Es ist der 8. Berlinaletag und ich bin schon etwas konstruktiv überfordert.

Ein zweistündiger, langsam erzählter Film verspricht eine Herausforderung zu werden. Die erste Einstellung dauert minutenlang, ich schaue einem Mann zu, wie er wiederum unbeweglich und unberührt, Regen, Wind und Sturm zuschaut. Er schaut aus einem großen Panoramafenster, die Kamera blickt wiederum durch das Fenster rein, das Naturschauspiel spiegelt sich im Fenster. Ein schönes und doppeldeutiges Bild, ich bin weiterhin gespannt. 

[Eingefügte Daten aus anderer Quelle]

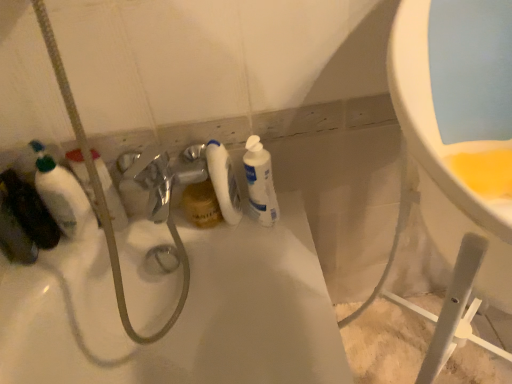
Question: Looking at the image, does white glossy bottle at center, which ranks as the second cleaning product in left-to-right order, seem bigger or smaller compared to white matte bottle at center, the 2th cleaning product from the right?

Choices:
 (A) big
 (B) small

Answer: (A)

Question: In terms of height, does white glossy bottle at center, which appears as the 1th cleaning product when viewed from the right, look taller or shorter compared to white matte bottle at center, the first cleaning product when ordered from left to right?

Choices:
 (A) short
 (B) tall

Answer: (A)

Question: Does point (249, 192) appear closer or farther from the camera than point (236, 213)?

Choices:
 (A) farther
 (B) closer

Answer: (B)

Question: Considering the positions of white matte bottle at center, the first cleaning product when ordered from left to right, and white glossy bottle at center, which ranks as the second cleaning product in left-to-right order, in the image, is white matte bottle at center, the first cleaning product when ordered from left to right, taller or shorter than white glossy bottle at center, which ranks as the second cleaning product in left-to-right order,?

Choices:
 (A) short
 (B) tall

Answer: (B)

Question: From the image's perspective, is white matte bottle at center, the first cleaning product when ordered from left to right, positioned above or below white glossy bottle at center, which ranks as the second cleaning product in left-to-right order?

Choices:
 (A) below
 (B) above

Answer: (B)

Question: In the image, is white matte bottle at center, the 2th cleaning product from the right, positioned in front of or behind white glossy bottle at center, which ranks as the second cleaning product in left-to-right order?

Choices:
 (A) front
 (B) behind

Answer: (B)

Question: Is point (224, 206) closer or farther from the camera than point (266, 213)?

Choices:
 (A) farther
 (B) closer

Answer: (B)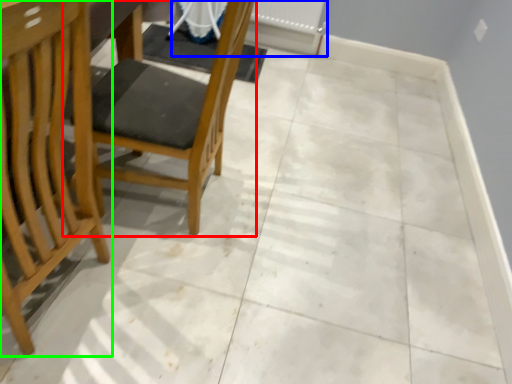
Question: Which is nearer to the chair (highlighted by a red box)? radiator (highlighted by a blue box) or chair (highlighted by a green box).

Choices:
 (A) radiator
 (B) chair

Answer: (B)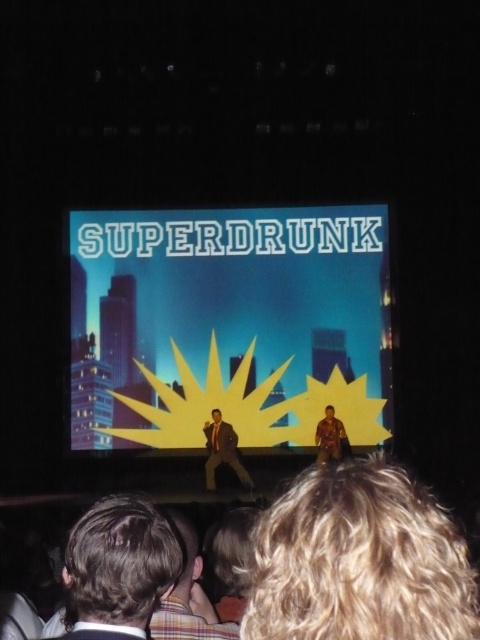
In the scene shown: Is brown hair at lower left positioned before plaid fabric shirt at lower center?

Yes.

In order to click on brown hair at lower left in this screenshot , I will do `click(118, 568)`.

Is blonde hair at lower center bigger than camouflage-patterned shirt at center?

Yes, blonde hair at lower center is bigger than camouflage-patterned shirt at center.

Is blonde hair at lower center wider than camouflage-patterned shirt at center?

Correct, the width of blonde hair at lower center exceeds that of camouflage-patterned shirt at center.

Which is in front, point (418, 528) or point (328, 454)?

Positioned in front is point (418, 528).

This screenshot has width=480, height=640. Find the location of `blonde hair at lower center`. blonde hair at lower center is located at coordinates (359, 561).

Measure the distance between plaid fabric shirt at lower center and camera.

plaid fabric shirt at lower center and camera are 55.35 meters apart from each other.

Who is shorter, plaid fabric shirt at lower center or camouflage-patterned shirt at center?

camouflage-patterned shirt at center

Who is more distant from viewer, (196, 540) or (336, 444)?

Positioned behind is point (336, 444).

This screenshot has height=640, width=480. I want to click on plaid fabric shirt at lower center, so click(x=188, y=595).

Aber ich werde enttäuscht, es gibt nur ein einziges schönes Landschaftsbild, ansonsten schaue ich zwei einsamen Männern in ihrem banalen Alltag zu. Allerdings zwei sehr unterschiedlichen Männern. Ich grüble, ob es über arm und reich geht, jung und alt, passiv und aktiv. Dialog gibt es keinen, ist bei dieser Nichthandlung auch nicht nötig. Ich gebe mir große Mühe und strenge mich wirklich an, ich kann interpretierbares finden und doch ist es mir einfach zu langsam erzählt. 

Ich ziehe den Joker und verlasse nach ca. 80 Minuten das Kino. 
Immerhin habe ich eine neue Art, Gurken zu schneiden gelernt.